Petit bonheur numéro cent vingt cinq : la tarte tatin de Maman

Ce petit bonheur là a une couche de caramel, une couche de pommes fondantes, une couche de pâte sablée maison.

Ce dimanche, la Maman de Mademoiselle a invité tous ses enfants pour déjeuner. Mademoiselle a acheté des fleurs, son frère aussi, sa soeur aussi. La Maman rigole devant l’affluence de bouquets et le manque de vase.

Comme chaque fois que les enfants sont là, les parents mettent les petits plats dans les grands. Chacun y va de sa spécialité. Maman et ses célèbres champignons à la grecque, Papa et ses entrecôtes au barbecue.

En dessert, Maman et Papa accordent leur violon.

Papa s’occupe de la crème anglaise, Maman de la tarte tatin.

A peine franchie la porte de la cuisine, on sait déjà, rien qu’à l’odeur, ce qui viendra clore le repas.

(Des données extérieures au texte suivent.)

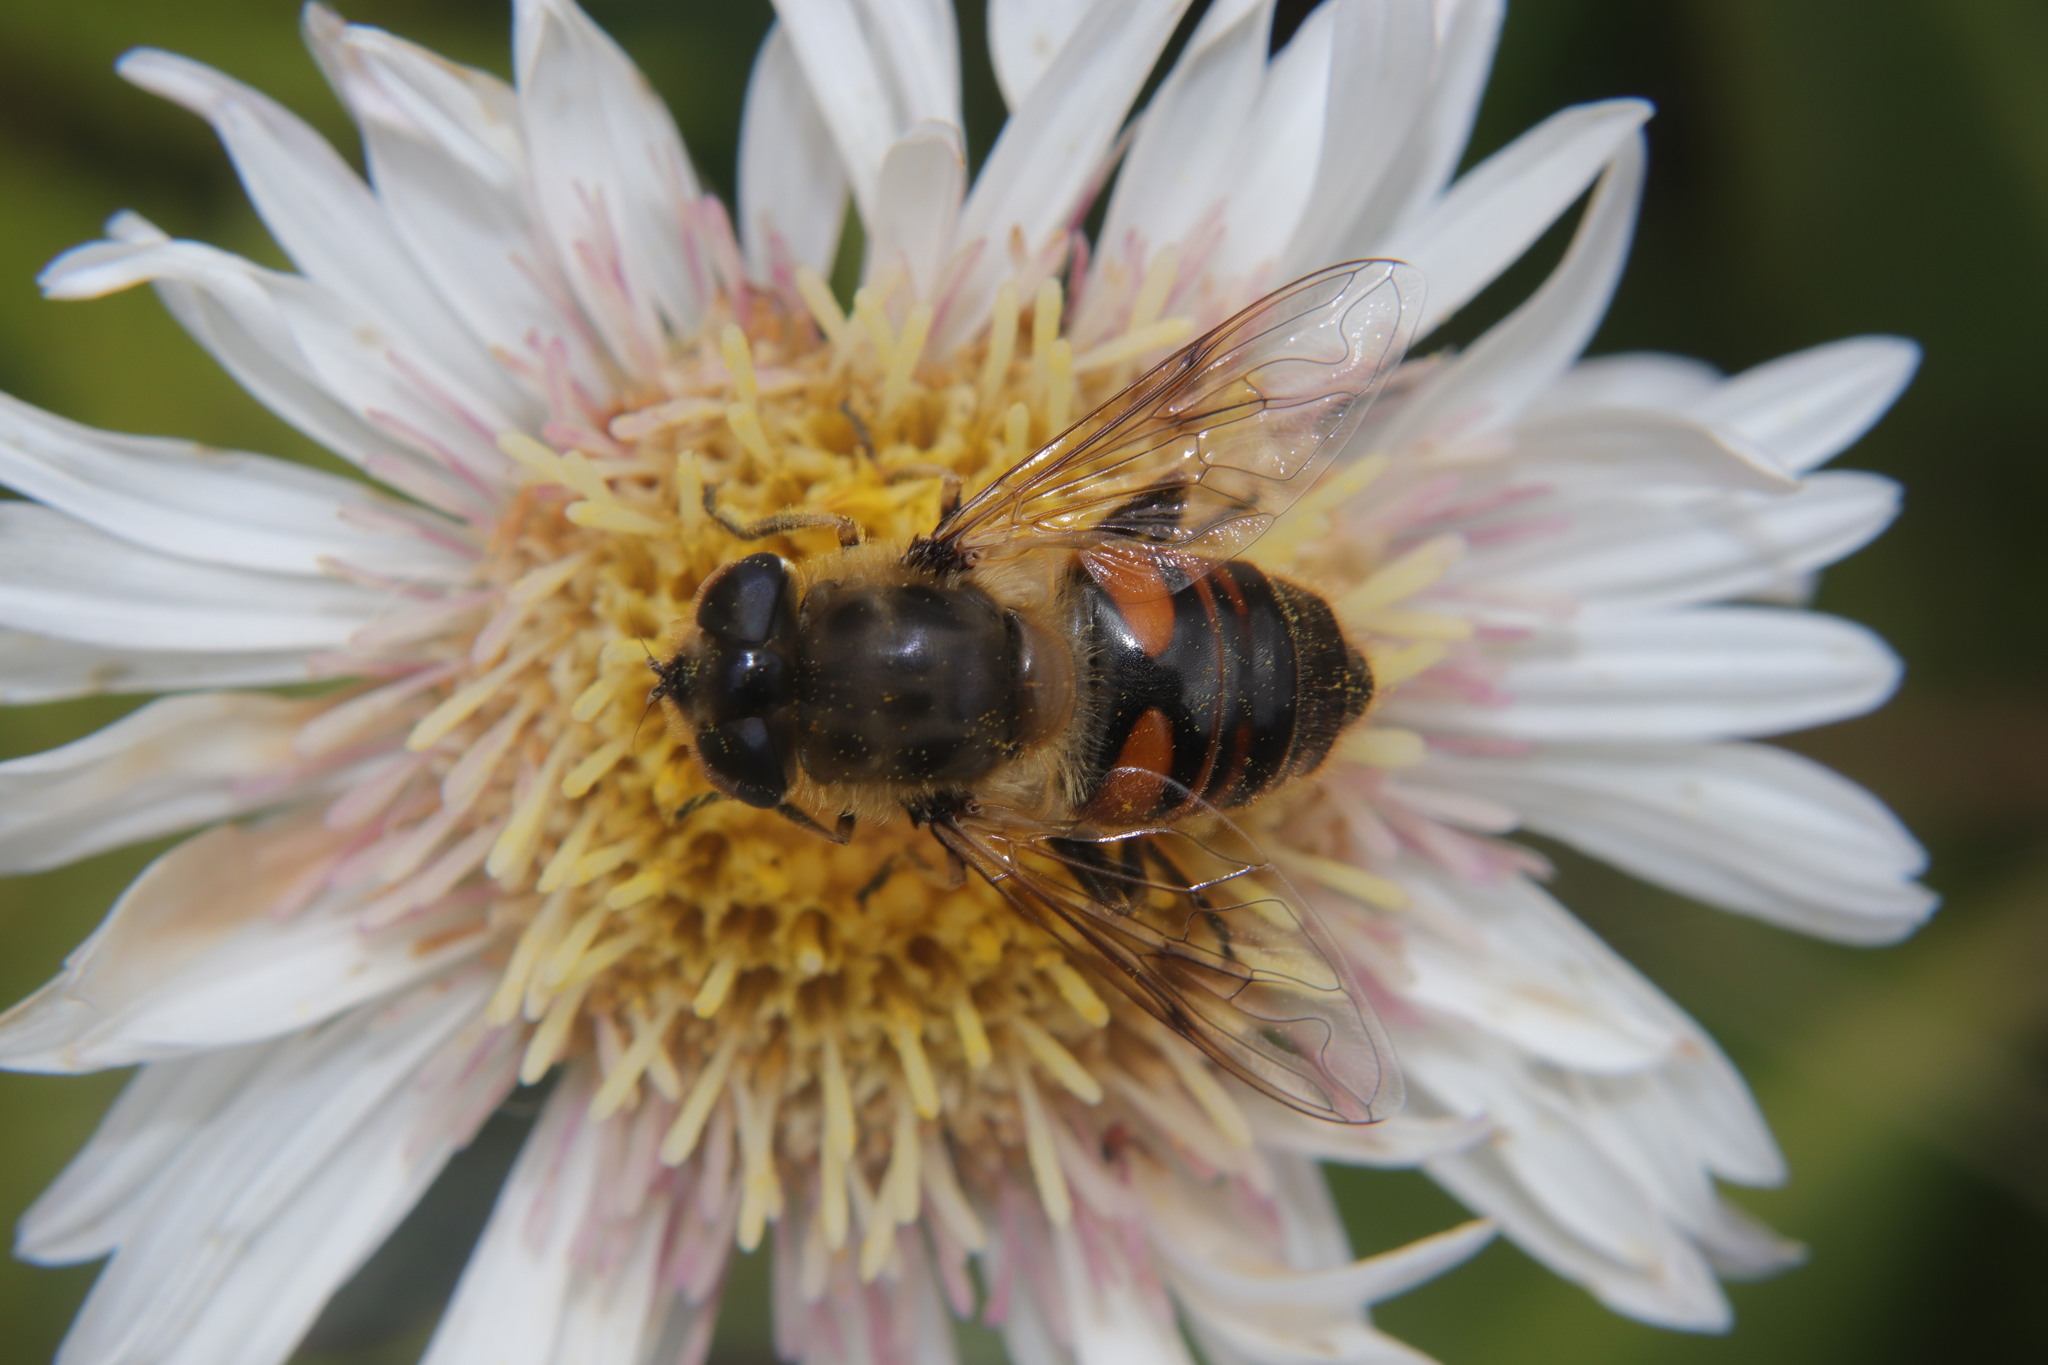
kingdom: Animalia
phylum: Arthropoda
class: Insecta
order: Diptera
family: Syrphidae
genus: Eristalis
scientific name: Eristalis tenax
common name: Drone fly
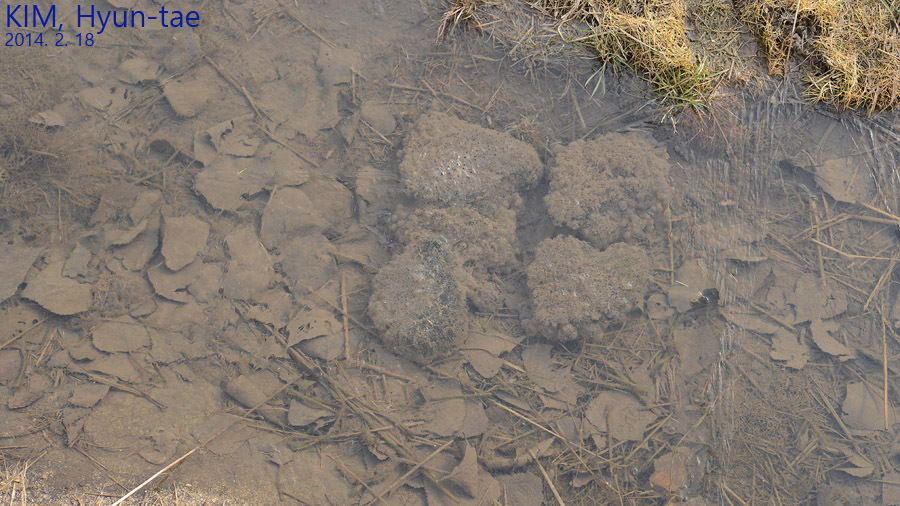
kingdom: Animalia
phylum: Chordata
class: Amphibia
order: Anura
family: Ranidae
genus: Rana
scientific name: Rana coreana
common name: Korean brown frog
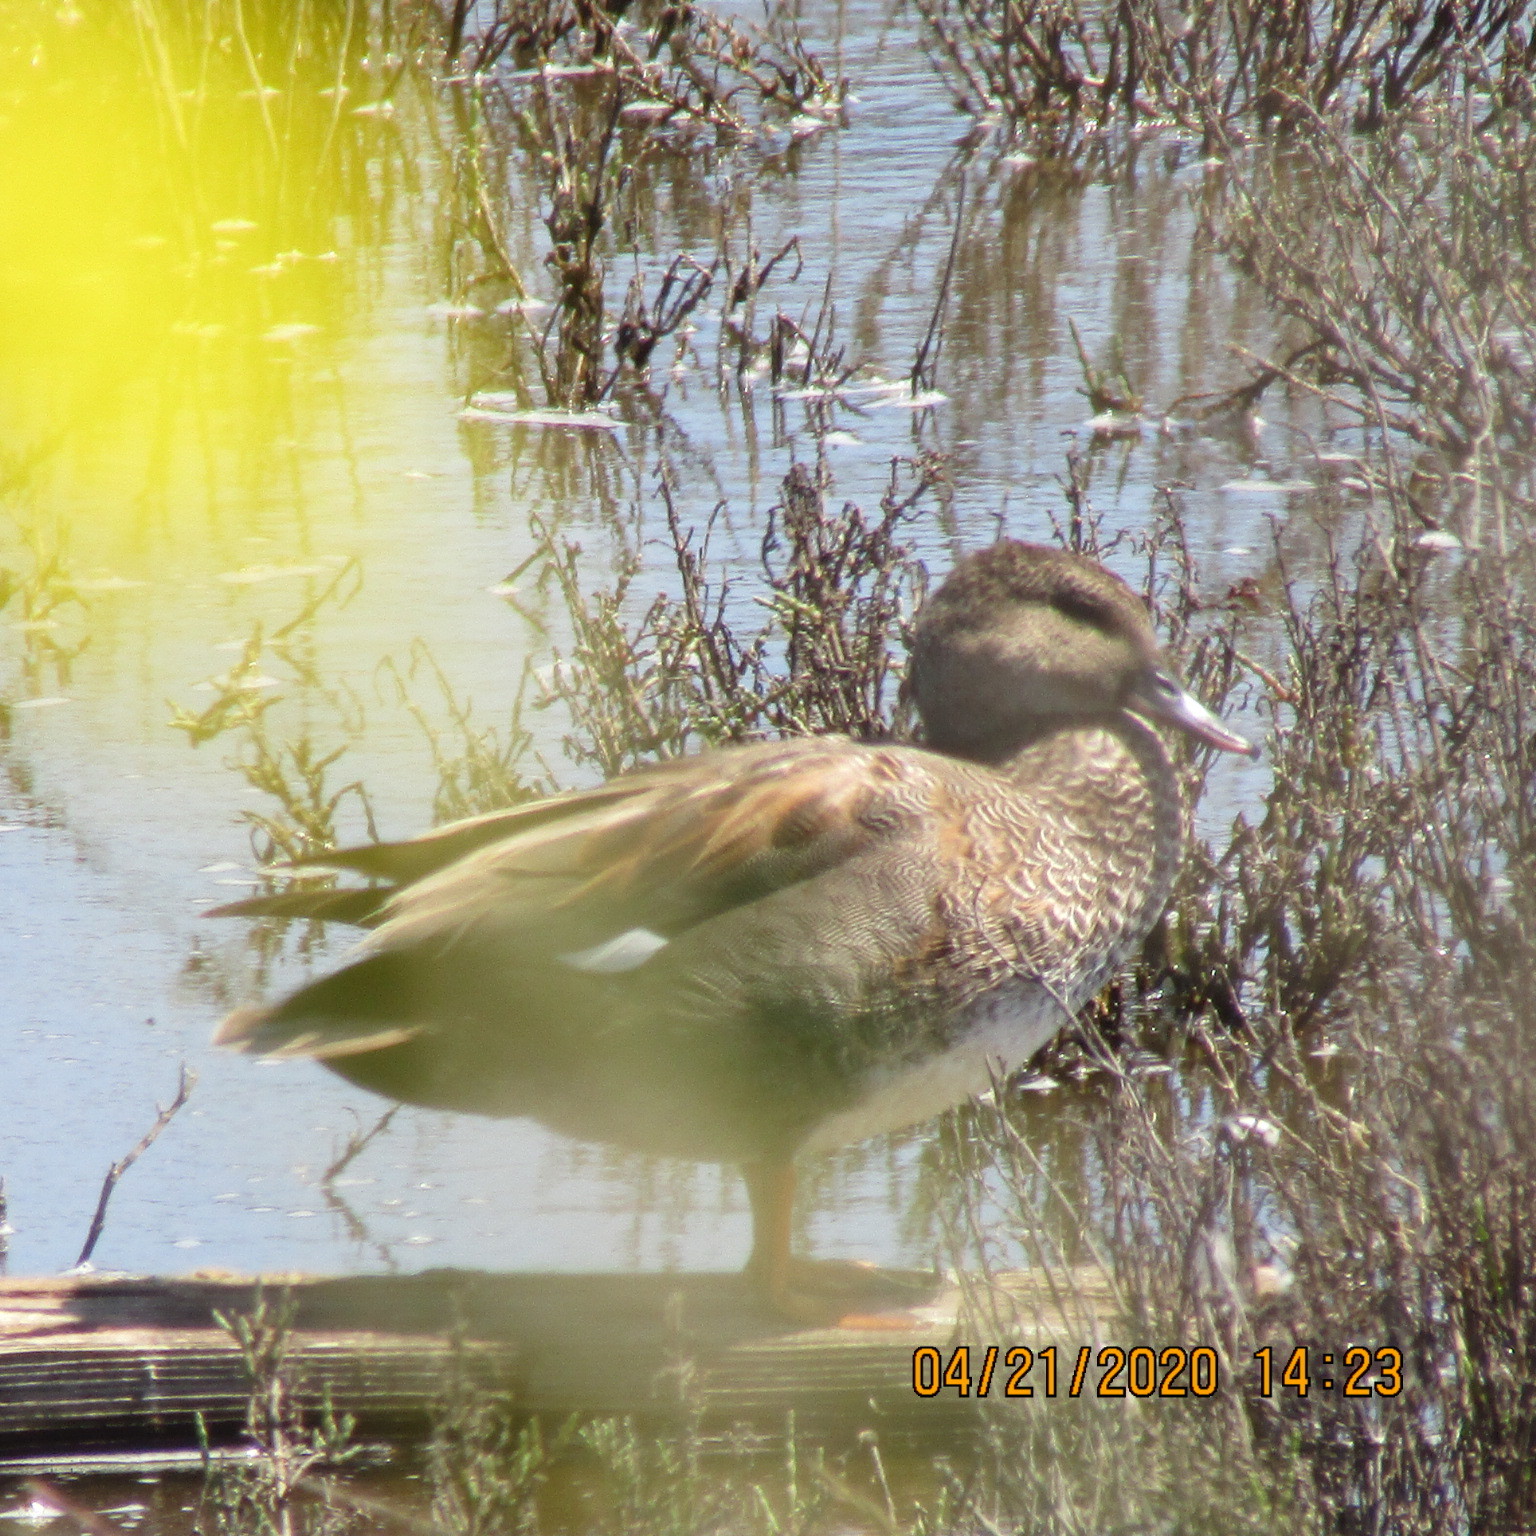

Maman sourit en regardant les front se coller contre la vitre froide du four :  « Oh! Tu as fait ta tarte tatin! »

Papa surenchérit en sortant le saladier du frigo : « Et moi la crème anglaise! »

La tarte tatin de Maman (et la crème anglaise de Papa) sont bien meilleures que celles du restaurant. Maman fait sa pâte la veille. Le samedi, elle fait un puits de farine sur la table. Elle y casse ses oeufs, ajoute du sucre, une pincée de sel. Puis elle presse dans ses paumes la pâte collante, de plus en plus souple, de plus en plus sèche, avant de l’oublier, sous un torchon, jusqu’au lendemain. Le matin, Maman pèle ses pommes et détaille des tranches d’une régularité très approximative. C’est là le secret : les pommes ne sont pas toutes de la même épaisseur, alors au four, certaines fondent, d’autres conservent un brin de résistance, un peu de mâche et de consistance, pour que les dents profitent aussi du dessert. Au fond de son moule qui en a vu défiler des générations de tartes, Maman met du sucre et du beurre, et aligne les pommes. Puis elle étale sa pâte et fronce les bords.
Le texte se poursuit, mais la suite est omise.